First publishedin ITS International
Rush hour in Bangkok: there might be a better way of doing things © Sinlapachai Jaijumpa | Dreamstime.com
Two UK organisations - Transport Systems Catapult and Future Cities - have merged to form Connected Places Catapult. Helen Wylde explains what this new start is designed to achieve
Changing towns and cities, changing transportation…changing the world – it’s all too easy to sound idealistic. But however sensible a pessimistic outlook might be, it in no way mitigates the absolute urgency of our need to succeed.
The coming together of Transport Systems Catapult and Future Cities is significant because it takes two vital and interconnected pillars of modern life – cities and transport – and dares them to find holistic ways to work together that might safeguard our wellbeing, and that of the planet, for generations to come, whilst also generating jobs and economic opportunities.
Cities already house 55% of the world’s population and generate 80% of global GDP. Their constant and expanding needs are areas of focus we’ve identified such as housing and construction, health and social care, breathability and sustainability - and, of course, mobility and transport. These create incredibly complex ecosystems of intertwined logistics and concerns that would be challenging enough to manage, even at their current scale.
Rapid population growth, demographic shifts, climate change and resource limits mean that towns and cities across the world are already struggling to meet the needs of their people, let alone respect the delicate balance of nature and the health of the environment.
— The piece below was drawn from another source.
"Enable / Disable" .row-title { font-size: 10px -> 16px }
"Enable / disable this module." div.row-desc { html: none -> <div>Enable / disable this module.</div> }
Overcrowding and pollution are already headline topics.
However, cities have a lot of things going for them. They’re very efficient in terms of population density. Many more of us can live on the same acreage in a city than we could in rural areas. It’s much easier to do more on foot in a city. Transport solutions are much more deliverable in cities where there is the population density both demanding them and prepared to use them.
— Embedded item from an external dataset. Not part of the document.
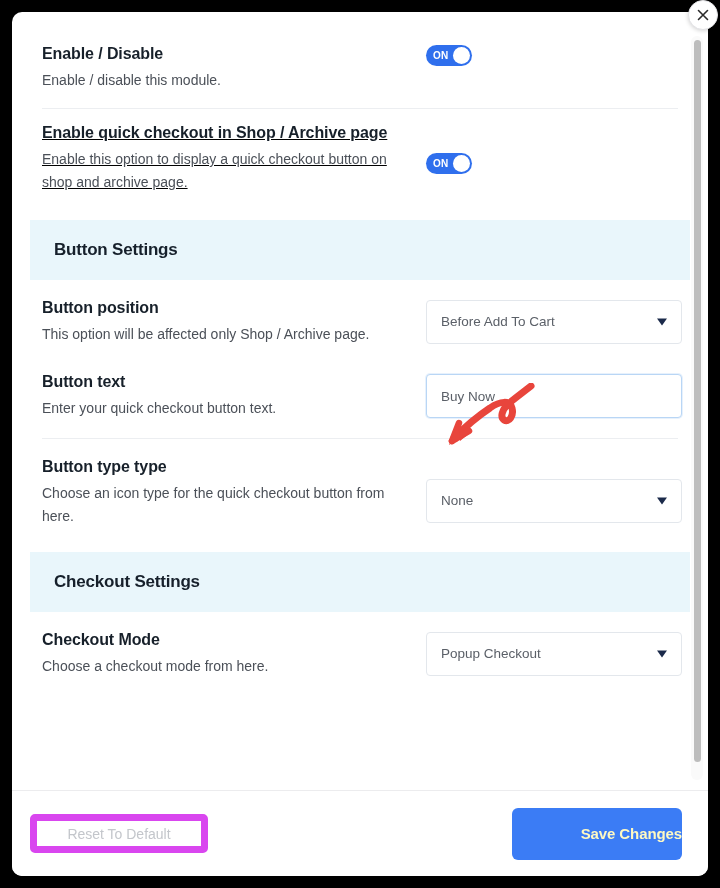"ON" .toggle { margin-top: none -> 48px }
But achieving deliverable innovations requires more than just good science. It requires an alignment of scientists, entrepreneurs, big business, regulators, policy-makers and communities. All of which helps contextualise the joining of Future Cities and Transport Systems Catapults, and which is further evidenced by a piece of work that was undertaken by Future Cities Catapult – the Urban Mobility Innovation Index (UMii).
This comprehensive framework was developed to assess the maturity of a city’s innovation ecosystem in urban mobility. It provides insight into cities across the world by uncovering city data and unlocking the value in mobility to enable more informed decision‐making. It empowers city leaders to implement urban mobility policies and measures relevant to their ecosystem to enable innovation, while promoting knowledge-sharing and dialogue.
UMii was tested in 30 cities worldwide, selected for their well-balanced representation of innovation ecosystems across a wide spectrum of transport systems, city governance models and economic development stages and highlighted a number of initiatives that might give pessimists pause for thought. For example:
- Casablanca is already aiming to develop 10 multi-modal transport interchanges in the city by 2022.
- India has plans to ensure every car sold in the country will be powered by electricity by 2030.
- RTA’s November 2016 agreement with Hyperloop One explores how to reduce journey times between Abu Dhabi and Dubai to just 12 minutes.
- The world’s first-ever MaaS solution, Whim, was launched in Helsinki in 2016.
- Singapore’s vision is to see 75% of all journeys undertaken by public transport by 2030.
All of which underpins how achievable change can be. But what drives that kind of change? What makes it possible?
Connected Places Catapult has been created to instil connectedness in the places where we all live, work and play. And by engaging all the stakeholders in all those areas we can ensure that intelligent connection is embedded at every level of our social infrastructure – and, in turn, those places can start to function holistically for the wellbeing of us all, and the world in which we live.